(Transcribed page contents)
-.-.-
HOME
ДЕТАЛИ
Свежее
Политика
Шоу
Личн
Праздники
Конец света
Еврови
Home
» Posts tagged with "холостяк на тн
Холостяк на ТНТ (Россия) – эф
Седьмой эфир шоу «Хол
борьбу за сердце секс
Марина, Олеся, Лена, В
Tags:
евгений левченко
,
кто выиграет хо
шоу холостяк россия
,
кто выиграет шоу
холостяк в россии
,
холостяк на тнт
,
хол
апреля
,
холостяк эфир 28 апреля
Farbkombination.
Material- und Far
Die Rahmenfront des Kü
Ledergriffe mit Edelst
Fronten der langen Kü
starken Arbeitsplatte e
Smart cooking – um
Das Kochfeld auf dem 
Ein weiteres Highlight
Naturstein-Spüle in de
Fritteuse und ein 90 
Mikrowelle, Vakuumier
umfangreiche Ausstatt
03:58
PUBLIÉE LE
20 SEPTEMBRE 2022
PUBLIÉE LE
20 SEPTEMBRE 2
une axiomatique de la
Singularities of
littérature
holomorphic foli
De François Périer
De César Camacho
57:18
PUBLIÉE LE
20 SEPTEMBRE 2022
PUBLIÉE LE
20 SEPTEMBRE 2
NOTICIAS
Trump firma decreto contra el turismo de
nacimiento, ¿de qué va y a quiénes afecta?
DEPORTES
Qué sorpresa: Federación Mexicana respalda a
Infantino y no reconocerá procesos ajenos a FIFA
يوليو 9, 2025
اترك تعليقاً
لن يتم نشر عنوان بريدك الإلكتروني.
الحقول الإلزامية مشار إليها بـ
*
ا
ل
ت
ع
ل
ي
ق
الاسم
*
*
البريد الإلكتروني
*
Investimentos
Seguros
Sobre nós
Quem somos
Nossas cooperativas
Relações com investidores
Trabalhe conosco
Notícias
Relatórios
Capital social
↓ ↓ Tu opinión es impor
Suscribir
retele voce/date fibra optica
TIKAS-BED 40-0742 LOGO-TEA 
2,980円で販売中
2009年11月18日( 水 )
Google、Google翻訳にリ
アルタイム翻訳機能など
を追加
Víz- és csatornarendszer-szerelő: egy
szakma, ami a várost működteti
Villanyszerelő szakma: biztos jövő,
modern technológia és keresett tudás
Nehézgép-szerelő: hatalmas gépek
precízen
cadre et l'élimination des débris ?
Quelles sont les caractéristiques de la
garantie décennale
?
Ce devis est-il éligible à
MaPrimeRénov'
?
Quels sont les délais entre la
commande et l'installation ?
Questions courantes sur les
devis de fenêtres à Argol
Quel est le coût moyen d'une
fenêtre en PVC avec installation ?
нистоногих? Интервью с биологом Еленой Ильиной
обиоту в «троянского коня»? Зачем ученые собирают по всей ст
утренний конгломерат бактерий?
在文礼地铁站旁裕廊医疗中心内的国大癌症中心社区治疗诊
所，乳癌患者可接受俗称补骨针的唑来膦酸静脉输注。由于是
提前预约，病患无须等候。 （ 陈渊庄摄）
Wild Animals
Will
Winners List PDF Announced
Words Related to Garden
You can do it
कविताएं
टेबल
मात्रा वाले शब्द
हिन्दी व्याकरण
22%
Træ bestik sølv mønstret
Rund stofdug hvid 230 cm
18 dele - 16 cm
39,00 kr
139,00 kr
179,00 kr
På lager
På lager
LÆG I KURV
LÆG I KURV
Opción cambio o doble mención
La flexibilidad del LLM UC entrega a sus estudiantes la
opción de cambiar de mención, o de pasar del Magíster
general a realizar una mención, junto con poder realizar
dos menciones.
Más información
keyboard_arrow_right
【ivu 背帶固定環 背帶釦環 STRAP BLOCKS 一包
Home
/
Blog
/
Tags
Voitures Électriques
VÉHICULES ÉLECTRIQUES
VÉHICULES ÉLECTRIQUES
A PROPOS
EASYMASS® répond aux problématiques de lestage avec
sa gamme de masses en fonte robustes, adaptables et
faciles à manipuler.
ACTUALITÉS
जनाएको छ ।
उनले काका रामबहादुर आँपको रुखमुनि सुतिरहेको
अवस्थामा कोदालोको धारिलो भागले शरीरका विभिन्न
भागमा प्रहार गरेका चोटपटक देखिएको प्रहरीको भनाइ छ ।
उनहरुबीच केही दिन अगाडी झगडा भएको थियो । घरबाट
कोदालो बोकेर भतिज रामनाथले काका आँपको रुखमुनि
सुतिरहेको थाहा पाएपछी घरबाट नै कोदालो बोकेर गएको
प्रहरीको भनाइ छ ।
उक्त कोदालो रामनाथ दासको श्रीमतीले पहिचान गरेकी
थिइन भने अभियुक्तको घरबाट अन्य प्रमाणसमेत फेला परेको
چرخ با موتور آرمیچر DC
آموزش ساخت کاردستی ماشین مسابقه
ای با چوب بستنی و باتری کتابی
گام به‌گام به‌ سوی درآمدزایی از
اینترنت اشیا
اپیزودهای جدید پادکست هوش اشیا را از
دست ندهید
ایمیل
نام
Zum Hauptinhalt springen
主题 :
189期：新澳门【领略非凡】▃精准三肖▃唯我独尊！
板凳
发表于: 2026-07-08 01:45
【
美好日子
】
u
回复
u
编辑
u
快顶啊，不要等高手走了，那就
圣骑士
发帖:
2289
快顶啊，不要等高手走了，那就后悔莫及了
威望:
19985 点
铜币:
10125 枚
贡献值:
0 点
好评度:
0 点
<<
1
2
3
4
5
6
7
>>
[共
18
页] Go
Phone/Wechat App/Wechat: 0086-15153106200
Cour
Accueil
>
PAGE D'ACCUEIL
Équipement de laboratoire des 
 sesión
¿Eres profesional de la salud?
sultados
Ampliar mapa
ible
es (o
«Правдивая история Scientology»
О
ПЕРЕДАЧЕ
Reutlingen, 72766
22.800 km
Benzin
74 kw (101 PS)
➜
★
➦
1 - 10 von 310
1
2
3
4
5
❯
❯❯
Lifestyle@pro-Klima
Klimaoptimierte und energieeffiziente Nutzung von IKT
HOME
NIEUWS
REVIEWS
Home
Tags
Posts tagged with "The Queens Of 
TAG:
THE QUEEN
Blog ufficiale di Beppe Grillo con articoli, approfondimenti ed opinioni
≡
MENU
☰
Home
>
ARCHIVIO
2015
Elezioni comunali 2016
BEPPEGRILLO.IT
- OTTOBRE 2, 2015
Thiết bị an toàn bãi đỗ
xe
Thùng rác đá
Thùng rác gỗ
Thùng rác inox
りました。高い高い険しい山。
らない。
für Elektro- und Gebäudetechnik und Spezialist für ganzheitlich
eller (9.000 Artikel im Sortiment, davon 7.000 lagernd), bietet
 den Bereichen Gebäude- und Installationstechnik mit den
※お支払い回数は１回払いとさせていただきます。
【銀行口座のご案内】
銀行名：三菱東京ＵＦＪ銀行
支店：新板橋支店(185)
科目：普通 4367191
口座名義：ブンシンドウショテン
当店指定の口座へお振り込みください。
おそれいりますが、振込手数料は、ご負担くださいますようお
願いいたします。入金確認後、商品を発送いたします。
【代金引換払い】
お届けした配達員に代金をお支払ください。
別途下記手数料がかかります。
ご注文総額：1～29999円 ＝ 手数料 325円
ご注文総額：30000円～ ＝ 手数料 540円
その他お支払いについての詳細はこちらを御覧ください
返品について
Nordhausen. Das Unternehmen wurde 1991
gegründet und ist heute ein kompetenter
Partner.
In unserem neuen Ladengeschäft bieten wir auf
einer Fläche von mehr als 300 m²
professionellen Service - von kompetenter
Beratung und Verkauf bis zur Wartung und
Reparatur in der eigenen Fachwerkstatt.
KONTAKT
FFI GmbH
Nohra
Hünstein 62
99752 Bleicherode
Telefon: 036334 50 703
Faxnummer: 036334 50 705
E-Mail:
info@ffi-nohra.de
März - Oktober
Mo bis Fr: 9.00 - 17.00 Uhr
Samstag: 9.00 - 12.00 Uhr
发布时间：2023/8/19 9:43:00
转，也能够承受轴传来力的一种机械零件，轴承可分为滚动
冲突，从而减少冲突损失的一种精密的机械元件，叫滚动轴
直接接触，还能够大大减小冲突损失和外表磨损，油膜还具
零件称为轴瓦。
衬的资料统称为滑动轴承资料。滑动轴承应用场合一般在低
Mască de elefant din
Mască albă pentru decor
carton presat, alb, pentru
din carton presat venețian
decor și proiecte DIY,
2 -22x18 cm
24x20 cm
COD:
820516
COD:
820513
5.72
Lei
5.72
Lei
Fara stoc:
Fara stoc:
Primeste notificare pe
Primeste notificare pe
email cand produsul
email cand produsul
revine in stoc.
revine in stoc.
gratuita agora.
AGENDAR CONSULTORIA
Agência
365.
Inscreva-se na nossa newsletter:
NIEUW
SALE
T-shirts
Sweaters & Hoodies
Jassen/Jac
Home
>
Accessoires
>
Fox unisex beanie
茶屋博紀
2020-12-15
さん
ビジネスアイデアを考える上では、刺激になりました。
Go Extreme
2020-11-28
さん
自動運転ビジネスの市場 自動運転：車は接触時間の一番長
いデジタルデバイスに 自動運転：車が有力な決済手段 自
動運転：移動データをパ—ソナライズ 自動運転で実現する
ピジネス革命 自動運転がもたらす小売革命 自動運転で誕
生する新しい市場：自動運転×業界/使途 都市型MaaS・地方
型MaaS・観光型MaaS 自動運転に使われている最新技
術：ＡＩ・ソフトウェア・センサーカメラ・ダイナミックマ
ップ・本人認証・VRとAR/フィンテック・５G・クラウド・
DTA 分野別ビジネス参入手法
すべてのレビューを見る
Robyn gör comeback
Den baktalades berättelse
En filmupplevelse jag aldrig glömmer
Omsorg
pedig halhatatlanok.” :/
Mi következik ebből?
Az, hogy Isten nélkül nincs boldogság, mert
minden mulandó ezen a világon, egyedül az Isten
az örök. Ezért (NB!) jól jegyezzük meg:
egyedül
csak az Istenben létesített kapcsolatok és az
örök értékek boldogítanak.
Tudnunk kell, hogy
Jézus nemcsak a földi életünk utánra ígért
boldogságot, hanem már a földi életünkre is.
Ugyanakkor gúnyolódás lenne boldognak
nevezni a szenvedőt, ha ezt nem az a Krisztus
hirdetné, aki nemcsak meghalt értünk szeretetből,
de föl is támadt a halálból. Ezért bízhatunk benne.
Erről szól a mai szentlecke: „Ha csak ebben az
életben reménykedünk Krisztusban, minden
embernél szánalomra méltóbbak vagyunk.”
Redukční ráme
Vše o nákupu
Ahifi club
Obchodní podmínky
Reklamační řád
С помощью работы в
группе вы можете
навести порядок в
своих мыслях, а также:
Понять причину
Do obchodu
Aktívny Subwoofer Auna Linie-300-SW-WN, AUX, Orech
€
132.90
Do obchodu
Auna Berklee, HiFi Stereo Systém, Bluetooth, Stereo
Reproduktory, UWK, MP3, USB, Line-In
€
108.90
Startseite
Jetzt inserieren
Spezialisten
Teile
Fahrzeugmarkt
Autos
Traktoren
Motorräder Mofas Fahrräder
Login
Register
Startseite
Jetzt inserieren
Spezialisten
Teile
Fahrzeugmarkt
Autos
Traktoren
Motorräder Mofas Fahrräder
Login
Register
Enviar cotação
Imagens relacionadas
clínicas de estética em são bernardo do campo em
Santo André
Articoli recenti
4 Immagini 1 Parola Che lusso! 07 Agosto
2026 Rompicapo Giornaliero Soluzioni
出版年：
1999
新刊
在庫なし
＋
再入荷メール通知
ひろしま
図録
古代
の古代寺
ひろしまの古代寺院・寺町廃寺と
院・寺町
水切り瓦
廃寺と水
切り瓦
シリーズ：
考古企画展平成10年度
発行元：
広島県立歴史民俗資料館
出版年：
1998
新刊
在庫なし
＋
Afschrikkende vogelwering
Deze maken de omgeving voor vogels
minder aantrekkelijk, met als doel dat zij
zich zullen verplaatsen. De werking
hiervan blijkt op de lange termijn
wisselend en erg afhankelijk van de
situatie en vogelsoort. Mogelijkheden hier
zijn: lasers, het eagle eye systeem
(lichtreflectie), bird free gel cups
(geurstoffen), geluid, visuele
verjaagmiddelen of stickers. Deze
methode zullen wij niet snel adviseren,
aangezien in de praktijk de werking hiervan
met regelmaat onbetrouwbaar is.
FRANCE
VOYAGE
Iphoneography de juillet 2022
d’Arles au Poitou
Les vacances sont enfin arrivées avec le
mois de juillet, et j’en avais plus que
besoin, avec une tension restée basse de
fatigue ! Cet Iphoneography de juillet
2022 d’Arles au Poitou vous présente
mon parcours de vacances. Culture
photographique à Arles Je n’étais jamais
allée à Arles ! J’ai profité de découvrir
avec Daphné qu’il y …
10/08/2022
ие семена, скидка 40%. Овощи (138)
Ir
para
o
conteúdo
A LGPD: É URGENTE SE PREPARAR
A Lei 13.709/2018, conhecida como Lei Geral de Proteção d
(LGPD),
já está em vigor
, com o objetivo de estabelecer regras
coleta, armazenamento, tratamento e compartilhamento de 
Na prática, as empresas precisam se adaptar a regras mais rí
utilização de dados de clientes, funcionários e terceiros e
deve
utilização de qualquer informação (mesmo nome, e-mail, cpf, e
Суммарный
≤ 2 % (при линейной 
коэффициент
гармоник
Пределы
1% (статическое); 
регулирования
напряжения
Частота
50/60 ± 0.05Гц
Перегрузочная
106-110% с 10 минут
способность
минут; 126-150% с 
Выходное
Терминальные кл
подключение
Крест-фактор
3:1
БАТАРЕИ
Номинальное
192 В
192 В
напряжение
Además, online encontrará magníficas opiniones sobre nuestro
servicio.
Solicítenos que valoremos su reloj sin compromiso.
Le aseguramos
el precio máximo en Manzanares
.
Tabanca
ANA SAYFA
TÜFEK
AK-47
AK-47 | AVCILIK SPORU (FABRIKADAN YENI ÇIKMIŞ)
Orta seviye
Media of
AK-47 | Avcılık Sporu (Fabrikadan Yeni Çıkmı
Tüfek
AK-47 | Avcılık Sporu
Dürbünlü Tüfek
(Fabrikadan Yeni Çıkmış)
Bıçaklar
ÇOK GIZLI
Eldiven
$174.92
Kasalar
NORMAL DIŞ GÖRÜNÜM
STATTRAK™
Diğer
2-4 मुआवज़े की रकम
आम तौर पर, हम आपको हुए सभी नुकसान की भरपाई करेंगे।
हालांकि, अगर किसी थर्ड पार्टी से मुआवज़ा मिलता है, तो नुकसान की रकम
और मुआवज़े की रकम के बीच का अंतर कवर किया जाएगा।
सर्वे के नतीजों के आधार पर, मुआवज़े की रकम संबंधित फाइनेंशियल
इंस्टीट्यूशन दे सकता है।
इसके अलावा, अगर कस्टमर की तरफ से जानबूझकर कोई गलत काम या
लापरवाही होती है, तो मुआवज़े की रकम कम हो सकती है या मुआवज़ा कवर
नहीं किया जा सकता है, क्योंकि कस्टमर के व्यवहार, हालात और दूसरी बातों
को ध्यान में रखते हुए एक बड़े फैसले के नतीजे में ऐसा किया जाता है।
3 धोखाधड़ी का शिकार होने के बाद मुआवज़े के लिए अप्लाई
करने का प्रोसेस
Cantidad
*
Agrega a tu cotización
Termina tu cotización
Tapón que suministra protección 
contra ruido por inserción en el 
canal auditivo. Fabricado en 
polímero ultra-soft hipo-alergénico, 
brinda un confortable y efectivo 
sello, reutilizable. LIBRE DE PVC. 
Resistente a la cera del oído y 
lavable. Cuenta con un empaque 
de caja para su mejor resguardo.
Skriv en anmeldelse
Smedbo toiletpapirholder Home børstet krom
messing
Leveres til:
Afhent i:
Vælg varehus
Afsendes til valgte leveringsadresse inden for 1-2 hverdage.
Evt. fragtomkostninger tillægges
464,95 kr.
-.-.-
[Job item]:
Report the lines above that have the word "Thùng" in them.

[The answer]:
Thùng rác đá
Thùng rác gỗ
Thùng rác inox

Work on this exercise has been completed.